Here's a screenshot as well:
http://andhen.mine.nu/uploads/astar.dib
Thanks!
You access came_from on time with y, and one time with y.index in
if tentative_is_better:
if y.index in came_from:
if f_score[x.index] < f_score[came_from[y].index]: // index by y
came_from[y.index] = x // index by y.index
else:
You probably meant
if f_score[x.index] < f_score[came_from[y.index].index]:
in the first line.
Besides that, the code looks ok.
Anyway, what do you mean by always produces the same path? The algorithm is supposed to return the optimal path which should always be the same... (or did you mean, it always produces the same path independently of start and goal?)`
EDIT:
You don't use your random cost anywhere in the algorithm. The 'costs' the algorithm is using are always the distance between two adjacent nodes: They are defined in heuristic_distance and used in the line
tentative_g_score = g_score[x.index] + heuristic_dist(x,y)

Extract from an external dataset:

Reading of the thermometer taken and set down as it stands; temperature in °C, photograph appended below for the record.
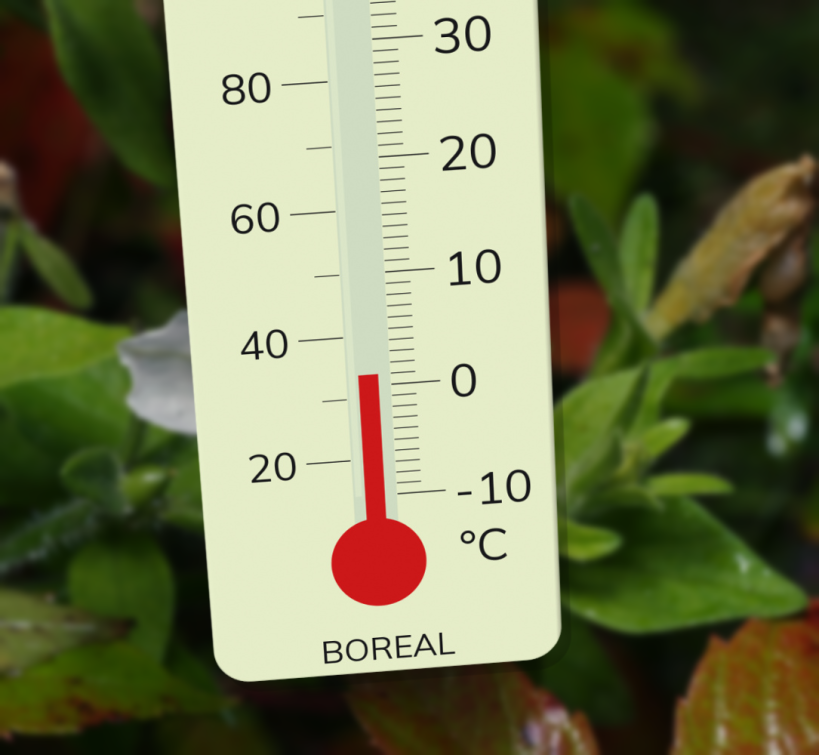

If you want to define random costs, you must first realize that this algorithm assigns costs to edges, not to vertices. You'll have to define some function real_costs(x,y) which calculates the costs for going from node x to node y and use this cost function instead of heuristic_dist in the above line.